We trained networks on fully sampled 3D 3.0T T1-weighted brain data (details on [Lønning, K. et al. (2019)]), as well as 2D FLAIR brain data (details on [Muckley et al., 2020]), retrospectively undersampled up to ten times on a Gaussian distribution. The training and validation sets consisted of 3150 slices for the T1 dataset and 6750 for the FLAIR dataset. The IRIM and CIRVIM models were built with 64 channels and 8 time-steps. The cascades were tuned with selected values varying between 1 for building an IRIM and 4, 6, and 8 for building larger CIRVIM models. Parallel-Imaging Compressed Sensing (PICS) reconstructions were done using the BART toolbox with l1-regularization set to 0.05 and 60 iterations (Uecker et al., 2015) (Figure 2). All experiments were performed on an NVidia Tesla V100 GPU with 32GB of memory.

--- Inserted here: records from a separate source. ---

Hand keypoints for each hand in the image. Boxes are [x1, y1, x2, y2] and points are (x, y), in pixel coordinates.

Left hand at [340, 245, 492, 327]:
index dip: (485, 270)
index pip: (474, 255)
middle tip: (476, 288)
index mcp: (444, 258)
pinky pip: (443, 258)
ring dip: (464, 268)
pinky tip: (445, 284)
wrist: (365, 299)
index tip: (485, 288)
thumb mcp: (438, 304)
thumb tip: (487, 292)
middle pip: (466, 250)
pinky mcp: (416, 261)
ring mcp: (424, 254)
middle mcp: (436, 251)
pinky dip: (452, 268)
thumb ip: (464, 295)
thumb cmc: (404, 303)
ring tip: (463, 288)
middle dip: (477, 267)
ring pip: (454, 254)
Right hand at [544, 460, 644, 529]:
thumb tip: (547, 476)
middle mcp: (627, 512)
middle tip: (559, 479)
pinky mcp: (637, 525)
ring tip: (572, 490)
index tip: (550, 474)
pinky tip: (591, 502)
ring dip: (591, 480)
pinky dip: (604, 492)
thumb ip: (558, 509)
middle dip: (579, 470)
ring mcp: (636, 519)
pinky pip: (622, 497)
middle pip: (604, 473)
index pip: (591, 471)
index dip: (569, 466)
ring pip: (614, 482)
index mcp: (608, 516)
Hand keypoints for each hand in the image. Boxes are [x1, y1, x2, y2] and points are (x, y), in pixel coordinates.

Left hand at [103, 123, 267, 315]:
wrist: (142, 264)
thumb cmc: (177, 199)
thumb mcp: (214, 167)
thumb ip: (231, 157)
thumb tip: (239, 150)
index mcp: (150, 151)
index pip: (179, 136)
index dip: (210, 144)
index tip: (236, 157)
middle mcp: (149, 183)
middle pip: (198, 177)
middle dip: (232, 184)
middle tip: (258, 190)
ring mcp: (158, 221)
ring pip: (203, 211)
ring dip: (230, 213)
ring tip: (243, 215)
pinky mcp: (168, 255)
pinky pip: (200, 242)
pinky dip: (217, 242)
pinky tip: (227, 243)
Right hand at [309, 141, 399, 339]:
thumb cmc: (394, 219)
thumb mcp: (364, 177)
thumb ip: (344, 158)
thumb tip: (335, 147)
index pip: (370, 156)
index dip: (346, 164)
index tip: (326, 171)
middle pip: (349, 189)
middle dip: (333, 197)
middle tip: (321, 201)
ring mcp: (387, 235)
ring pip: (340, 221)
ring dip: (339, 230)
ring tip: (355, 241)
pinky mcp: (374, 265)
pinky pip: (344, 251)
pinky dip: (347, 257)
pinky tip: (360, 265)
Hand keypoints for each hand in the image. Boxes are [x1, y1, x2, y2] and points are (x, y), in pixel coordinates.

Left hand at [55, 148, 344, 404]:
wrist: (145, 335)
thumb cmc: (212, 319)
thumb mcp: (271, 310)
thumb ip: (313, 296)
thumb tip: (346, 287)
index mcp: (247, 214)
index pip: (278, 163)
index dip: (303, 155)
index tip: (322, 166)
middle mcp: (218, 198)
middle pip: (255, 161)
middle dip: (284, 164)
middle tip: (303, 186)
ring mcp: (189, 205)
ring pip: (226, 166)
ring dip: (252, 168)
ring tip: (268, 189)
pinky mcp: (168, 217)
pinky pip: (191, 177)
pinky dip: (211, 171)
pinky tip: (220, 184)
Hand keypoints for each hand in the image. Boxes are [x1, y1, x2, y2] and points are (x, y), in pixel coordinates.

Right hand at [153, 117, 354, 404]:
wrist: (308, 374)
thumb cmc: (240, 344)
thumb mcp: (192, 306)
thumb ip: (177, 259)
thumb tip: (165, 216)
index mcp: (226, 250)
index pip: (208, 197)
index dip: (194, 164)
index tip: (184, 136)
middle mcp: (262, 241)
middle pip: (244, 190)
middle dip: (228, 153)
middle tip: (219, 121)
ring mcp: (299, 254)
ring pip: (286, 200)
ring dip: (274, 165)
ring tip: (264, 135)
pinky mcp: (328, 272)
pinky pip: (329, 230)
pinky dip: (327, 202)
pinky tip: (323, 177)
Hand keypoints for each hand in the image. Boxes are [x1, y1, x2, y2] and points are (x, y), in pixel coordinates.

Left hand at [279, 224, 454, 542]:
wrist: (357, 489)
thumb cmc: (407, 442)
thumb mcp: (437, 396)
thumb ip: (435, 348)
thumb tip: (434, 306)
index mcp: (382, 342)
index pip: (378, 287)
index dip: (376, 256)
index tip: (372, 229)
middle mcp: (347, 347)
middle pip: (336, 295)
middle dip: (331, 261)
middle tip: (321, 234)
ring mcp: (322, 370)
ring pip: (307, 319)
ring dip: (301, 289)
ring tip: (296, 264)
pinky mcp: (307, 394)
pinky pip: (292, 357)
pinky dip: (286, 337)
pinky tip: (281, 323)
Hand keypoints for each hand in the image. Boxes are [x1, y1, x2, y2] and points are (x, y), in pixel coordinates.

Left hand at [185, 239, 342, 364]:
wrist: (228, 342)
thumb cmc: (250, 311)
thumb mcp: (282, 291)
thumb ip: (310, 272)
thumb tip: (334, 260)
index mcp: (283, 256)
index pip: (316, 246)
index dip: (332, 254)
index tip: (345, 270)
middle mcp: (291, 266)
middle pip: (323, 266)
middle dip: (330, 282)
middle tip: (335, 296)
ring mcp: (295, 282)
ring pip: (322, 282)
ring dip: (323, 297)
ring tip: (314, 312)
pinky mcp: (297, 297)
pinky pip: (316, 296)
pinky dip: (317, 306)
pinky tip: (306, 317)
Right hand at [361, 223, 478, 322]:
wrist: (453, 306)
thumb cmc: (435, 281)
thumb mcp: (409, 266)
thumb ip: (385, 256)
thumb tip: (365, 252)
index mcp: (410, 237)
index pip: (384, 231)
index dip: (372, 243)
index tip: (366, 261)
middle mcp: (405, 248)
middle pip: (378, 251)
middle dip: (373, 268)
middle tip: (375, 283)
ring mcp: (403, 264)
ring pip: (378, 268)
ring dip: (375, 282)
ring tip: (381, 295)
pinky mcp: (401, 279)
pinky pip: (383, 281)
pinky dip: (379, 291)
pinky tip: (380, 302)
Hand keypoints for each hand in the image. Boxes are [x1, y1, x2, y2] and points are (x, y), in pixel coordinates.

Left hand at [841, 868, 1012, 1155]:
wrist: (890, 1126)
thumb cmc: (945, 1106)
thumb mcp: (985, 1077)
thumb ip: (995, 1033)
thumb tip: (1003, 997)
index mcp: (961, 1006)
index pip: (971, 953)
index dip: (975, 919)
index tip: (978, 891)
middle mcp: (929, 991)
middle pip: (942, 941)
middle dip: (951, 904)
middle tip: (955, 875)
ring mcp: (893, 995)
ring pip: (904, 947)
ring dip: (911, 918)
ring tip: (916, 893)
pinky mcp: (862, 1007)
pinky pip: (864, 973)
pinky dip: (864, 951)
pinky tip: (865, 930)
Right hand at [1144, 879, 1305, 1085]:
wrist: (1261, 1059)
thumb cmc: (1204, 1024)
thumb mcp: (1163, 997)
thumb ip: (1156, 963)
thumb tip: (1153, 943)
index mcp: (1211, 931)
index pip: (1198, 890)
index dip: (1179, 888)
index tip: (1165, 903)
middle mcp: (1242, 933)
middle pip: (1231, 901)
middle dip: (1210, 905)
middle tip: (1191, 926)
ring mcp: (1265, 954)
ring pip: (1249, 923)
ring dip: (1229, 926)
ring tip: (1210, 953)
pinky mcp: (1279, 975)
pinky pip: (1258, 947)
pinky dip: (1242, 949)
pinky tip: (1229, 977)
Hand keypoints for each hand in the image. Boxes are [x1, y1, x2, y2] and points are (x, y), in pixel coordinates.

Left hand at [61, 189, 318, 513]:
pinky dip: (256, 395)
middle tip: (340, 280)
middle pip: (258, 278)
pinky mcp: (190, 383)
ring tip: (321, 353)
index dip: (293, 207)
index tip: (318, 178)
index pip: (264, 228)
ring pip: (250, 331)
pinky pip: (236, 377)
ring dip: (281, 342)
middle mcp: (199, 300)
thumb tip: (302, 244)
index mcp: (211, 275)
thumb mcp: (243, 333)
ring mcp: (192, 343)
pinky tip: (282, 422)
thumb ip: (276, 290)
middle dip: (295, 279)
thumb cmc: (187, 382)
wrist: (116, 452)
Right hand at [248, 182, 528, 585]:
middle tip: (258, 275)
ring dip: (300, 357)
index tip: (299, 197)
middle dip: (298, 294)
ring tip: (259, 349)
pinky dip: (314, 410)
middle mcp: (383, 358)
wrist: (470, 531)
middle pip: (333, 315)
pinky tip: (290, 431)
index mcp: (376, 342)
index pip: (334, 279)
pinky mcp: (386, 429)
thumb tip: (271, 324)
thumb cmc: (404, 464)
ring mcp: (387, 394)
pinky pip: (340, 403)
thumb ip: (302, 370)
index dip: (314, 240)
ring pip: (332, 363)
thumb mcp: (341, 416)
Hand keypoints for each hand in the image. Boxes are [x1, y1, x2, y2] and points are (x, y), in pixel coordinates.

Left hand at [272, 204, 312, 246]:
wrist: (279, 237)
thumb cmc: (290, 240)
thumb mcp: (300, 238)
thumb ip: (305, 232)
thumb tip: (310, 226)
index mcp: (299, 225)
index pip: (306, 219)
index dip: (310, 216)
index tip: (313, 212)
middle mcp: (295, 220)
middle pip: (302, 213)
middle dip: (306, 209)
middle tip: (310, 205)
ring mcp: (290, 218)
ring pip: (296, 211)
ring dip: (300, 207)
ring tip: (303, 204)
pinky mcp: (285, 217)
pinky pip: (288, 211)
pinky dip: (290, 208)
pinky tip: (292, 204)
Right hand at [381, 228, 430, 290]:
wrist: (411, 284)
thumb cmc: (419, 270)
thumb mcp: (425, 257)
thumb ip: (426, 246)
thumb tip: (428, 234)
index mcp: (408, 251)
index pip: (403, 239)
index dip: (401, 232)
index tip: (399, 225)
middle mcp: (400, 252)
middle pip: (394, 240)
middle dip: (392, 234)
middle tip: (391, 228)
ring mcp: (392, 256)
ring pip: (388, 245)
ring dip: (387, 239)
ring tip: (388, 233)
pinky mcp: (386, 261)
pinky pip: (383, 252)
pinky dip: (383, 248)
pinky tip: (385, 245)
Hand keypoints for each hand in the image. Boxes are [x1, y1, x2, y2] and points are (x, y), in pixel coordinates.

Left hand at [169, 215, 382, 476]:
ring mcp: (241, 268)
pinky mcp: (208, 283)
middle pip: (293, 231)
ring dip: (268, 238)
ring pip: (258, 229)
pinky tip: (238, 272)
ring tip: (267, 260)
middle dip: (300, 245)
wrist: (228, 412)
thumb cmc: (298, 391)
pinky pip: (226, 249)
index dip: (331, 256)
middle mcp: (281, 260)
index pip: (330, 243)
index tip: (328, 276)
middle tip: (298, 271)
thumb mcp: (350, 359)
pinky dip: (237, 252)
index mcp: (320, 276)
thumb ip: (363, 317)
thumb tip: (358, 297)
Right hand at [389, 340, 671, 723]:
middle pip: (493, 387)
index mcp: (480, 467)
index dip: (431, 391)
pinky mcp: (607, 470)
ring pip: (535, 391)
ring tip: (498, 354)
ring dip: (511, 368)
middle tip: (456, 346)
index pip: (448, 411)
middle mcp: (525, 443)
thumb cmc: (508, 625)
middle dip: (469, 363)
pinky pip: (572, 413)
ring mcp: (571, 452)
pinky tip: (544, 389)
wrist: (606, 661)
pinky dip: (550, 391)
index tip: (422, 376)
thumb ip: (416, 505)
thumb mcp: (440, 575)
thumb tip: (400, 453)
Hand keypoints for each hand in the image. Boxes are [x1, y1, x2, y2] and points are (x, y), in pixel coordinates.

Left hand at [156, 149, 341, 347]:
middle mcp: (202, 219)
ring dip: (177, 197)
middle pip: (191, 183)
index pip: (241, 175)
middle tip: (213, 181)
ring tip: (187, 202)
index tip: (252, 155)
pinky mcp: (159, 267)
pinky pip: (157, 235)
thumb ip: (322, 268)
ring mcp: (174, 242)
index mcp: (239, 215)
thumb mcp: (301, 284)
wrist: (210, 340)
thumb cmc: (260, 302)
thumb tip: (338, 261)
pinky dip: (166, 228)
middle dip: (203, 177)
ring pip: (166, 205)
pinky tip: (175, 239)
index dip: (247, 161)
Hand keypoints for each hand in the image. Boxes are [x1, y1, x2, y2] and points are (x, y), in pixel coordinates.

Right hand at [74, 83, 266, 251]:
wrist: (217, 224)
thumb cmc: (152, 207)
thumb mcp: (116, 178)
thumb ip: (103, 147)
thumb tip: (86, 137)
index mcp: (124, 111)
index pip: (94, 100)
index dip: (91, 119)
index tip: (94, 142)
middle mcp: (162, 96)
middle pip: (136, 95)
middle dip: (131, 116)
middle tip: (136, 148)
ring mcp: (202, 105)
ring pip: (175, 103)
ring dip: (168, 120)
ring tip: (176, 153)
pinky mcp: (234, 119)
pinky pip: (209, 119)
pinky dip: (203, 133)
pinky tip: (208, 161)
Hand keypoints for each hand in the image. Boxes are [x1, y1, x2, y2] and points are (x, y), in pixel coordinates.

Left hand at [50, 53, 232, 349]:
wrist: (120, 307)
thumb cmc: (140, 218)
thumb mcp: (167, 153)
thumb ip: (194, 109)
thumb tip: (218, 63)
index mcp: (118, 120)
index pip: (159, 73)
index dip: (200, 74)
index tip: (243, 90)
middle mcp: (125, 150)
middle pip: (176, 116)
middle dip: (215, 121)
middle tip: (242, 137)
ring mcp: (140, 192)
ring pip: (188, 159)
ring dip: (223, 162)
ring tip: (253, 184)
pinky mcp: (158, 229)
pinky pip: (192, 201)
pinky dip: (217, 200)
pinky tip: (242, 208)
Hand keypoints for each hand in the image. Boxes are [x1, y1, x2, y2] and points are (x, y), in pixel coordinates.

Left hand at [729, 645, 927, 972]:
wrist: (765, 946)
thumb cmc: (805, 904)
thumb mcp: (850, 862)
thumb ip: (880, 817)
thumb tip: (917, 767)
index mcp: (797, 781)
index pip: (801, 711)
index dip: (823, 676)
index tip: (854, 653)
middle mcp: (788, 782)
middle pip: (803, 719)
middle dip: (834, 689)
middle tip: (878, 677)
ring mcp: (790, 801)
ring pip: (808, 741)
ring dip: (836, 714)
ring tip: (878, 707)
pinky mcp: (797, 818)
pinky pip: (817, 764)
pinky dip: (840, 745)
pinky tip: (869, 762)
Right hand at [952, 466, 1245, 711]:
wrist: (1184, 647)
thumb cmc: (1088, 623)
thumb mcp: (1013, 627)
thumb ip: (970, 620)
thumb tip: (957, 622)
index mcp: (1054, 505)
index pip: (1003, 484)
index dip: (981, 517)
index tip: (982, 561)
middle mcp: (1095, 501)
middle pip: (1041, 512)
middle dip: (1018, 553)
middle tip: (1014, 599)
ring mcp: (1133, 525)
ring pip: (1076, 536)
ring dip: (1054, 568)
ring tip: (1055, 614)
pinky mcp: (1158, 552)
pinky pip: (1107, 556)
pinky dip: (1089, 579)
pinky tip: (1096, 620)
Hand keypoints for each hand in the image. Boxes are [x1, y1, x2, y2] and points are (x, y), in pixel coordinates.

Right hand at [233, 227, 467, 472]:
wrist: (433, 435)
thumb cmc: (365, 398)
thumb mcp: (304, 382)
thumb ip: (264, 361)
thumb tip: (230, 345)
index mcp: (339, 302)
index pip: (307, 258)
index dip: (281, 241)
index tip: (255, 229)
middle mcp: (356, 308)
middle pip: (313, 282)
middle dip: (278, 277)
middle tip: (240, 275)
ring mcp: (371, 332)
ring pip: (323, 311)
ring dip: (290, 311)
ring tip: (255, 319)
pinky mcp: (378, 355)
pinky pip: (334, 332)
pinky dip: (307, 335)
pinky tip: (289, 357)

The test dataset contained 18 3D FLAIR scans of relapsing remitting Multiple Sclerosis patients with known white matter lesions, prospectively undersampled with a factor of 7.5 on a Variable-Density Poisson disk distribution. Data were acquired on a 3.0T Philips Ingenia scanner (Philips Healthcare, Best, The Netherlands) in Amsterdam UMC within the scope of a more extensive, ongoing study. The local ethics review board approved this study, and patients provided informed consent prior to imaging. A fully-sampled reference scan was also acquired and used to estimate coil sensitivity maps using the caldir method of the BART toolbox. We quantified the performance by measuring contrast resolution (CR) of the lesion relative to surrounding white matter after reconstruction: $$$CR\ =\frac{S_{lesion}\ -\ S_{WM\:surrounding\:lesion}}{S_{lesion}\ +\ S_{WM\:surrounding\:lesion}}$$$.

Results

The highest scoring method on measuring contrast resolution was the CIRVIM with eight cascades trained on the FLAIR data (Figure 3). The IRIM was the fastest method requiring ~6 seconds for reconstructing a 32-coils volume from the test set with 224 slices and matrix size 223$$$\times$$$163. The largest CIRVIM with eight cascades was six times slower, while PICS was sixteen times slower than the IRIM. PICS scored fourth-best with overall more blurred results (Figure 4). The other CIRVIMs scored comparably to PICS, with overall sharper results but not up to the level of the model with the eight cascades. Quantitative evaluation of an example reconstructed slice showed an improvement in contrast resolution of approximately 13% of the FLAIR-trained CIRVIM compared to PICS (Figure 4). The second-highest scoring model (T1-trained IRIM) showed artifacts, while other reconstructions showed more apparent blurring.

Discussion/Conclusion

The Cascades of Independently Recurrent Variational Inference Machine (CIRVIM) target robustness through cascades for learning optimization by gradient descent. The CIRVIM built with eight cascades and trained on FLAIR data scored highest on measuring contrast resolution for reconstructing Multiple Sclerosis lesions with an undersampling factor of 7.5x. The models trained on the T1 dataset appeared to be robust in reconstructing FLAIR data. The updated inputs through the cascades can enhance performance, thus generalization to clinical data containing pathologies unseen during training. Our method showed promising generalization capabilities, preserving spatial detail on reconstructing MS lesions with enhanced sharpness in contrast to a more blurred result by CS, as well as reducing the inference times up to six times.

References

Donoho, D. L. (2006) ‘Compressed sensing’, IEEE Transactions on Information Theory, 52(4), pp. 1289–1306. doi: 10.1109/TIT.2006.871582.

Lønning, K. et al. (2019) ‘Recurrent inference machines for reconstructing heterogeneous MRI data’, Medical Image Analysis, 53, pp. 64–78. doi: 10.1016/j.media.2019.01.005.

Li, S. et al. (2018) ‘Independently Recurrent Neural Network (IndRNN): Building A Longer and Deeper RNN’, Proceedings of the IEEE Computer Society Conference on Computer Vision and Pattern Recognition, (1), pp. 5457–5466. doi: 10.1109/CVPR.2018.00572.

Muckley, M. J. et al. (2020) ‘State-of-the-Art Machine Learning MRI Reconstruction in 2020: Results of the Second fastMRI Challenge’. Available at: http://arxiv.org/abs/2012.06318.

Uecker, M. et al. (2015) ‘Berkeley Advanced Reconstruction Toolbox’, Proc. Intl. Soc. Mag. Reson. Med., 23.